Both effects are not significant. Moreover, the effect size is so small and thanks to the large sample size the confidence intervals are so narrow that we can reject the hypothesis that the manipulations have at least a small effect, d = .2.

So, here we see the total failure of social psychology to understand what they are doing and their inability to make a real contribution to the understanding of attitudes and attitude change. This didn’t stop Rich Petty from co-authoring an article about psychology’s contribution to addressing the Covid-19 pandemic. Now, it would be unfair to blame 150,000 deaths on social psychology, but it is a fact that 40 years of trivial experiments have done little to help us change attitudes like attitudes towards wearing masks in the real world.

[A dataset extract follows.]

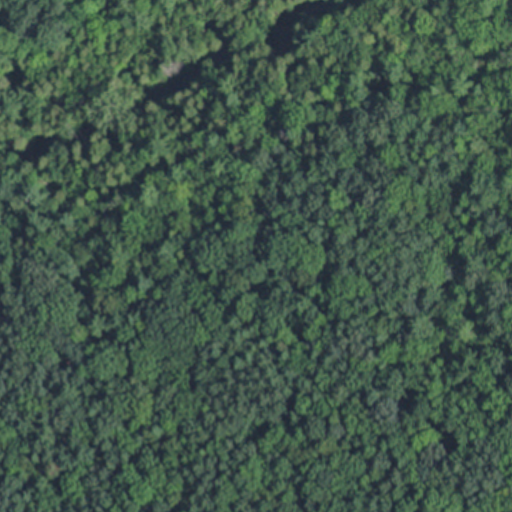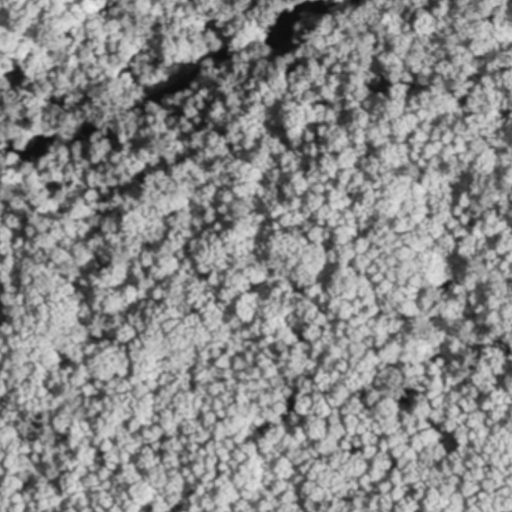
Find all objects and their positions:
river: (190, 75)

I can only warn young, idealistic students to consider social psychology as a career path. I speak form experience. I was a young idealistic student eager to learn about social psychology in the 1990s. If I could go back in time, I would have done something else with my life. In 2010, I thought social psychology might actually change for the better, but in 2020 it is clear that most psychologists want to continue with their trivial experiments that tell us nothing about social behaviour. If you just can’t help it and want to study social phenomena I recommend personality psychology or other social sciences.